Excellent fair assesment. By the way, Ed has 4 (FOUR) count 'em 4 NC rings, two at usc and 2 at Miami.

KellerReb said...

solid analysis, should be a great game to watch. probably a lot of points scored as Ole Miss struggled on D last week, but their Offense started to get comfortable after the first couple of drives. I look forward to watching Chase Daniel, as I am from Keller, TX, just down the road from where he played high school ball. Should be exciting, HOTTY TODDY!

fingokra said...

All in all I would say this is a fair assessment. I think you are underestimating Schaeffer base on his passing numbers against Memphis and overestimating Daniel. I am not emplying that Daniel isn't a fine player, or that Ole Miss will shut him down. It should be noted though Ole Miss's defense although obviously suspect is still much better than Murray St.

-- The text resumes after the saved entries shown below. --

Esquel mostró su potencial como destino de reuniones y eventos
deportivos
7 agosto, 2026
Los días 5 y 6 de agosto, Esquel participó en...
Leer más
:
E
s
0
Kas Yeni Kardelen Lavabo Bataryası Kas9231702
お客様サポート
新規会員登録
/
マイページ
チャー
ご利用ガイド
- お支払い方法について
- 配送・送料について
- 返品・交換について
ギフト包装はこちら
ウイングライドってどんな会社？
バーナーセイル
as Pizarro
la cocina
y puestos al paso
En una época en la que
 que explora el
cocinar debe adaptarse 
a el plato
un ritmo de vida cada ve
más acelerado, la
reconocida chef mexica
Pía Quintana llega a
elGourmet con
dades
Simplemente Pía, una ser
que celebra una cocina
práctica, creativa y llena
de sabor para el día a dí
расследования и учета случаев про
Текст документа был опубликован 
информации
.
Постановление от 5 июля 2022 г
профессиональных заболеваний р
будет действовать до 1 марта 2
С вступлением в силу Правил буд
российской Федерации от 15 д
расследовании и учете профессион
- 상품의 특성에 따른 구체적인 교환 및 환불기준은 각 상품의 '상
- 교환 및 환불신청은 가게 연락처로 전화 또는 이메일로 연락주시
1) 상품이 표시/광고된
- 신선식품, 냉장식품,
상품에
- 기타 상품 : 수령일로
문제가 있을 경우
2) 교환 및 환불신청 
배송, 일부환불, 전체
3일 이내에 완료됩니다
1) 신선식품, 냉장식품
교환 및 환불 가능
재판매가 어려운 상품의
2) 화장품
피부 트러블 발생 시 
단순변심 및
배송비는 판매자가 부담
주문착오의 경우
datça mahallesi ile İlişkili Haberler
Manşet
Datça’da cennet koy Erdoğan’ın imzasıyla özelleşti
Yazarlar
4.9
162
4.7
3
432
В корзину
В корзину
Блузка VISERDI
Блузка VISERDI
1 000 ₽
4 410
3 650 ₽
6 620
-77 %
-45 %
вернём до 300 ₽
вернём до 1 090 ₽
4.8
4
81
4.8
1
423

Also as someone has already stated "Coach O" has four NC rings. Werner (new OC) and Kehoe (new OLC) have seven more between them. Speaking of Kehoe, don't underestimate the difference he has made with the OL. Missouri is considerably more experienced, but Ole Miss's OL is improving by leaps and bounds. I wouldn't be as quick to give Missouri the nod here, as you might think.

One final note/correction, you state that the Ole Miss defensive backfield is relatively inexperienced. This simply isn't true. They didn't play well against Memphis, and there is little to no experienced depth. However, three of the four starters are back from last year. They are quite experienced.

PWILL said...

Nice write up, very good assesment. I'm sick and tired of Mizzou losing games like this as it's been going on for the last several years. Can we please, finally win all of our non-con games? Hopefully lining up and practicing against Brad Smith has our defense somewhat prepared for Schaeffer.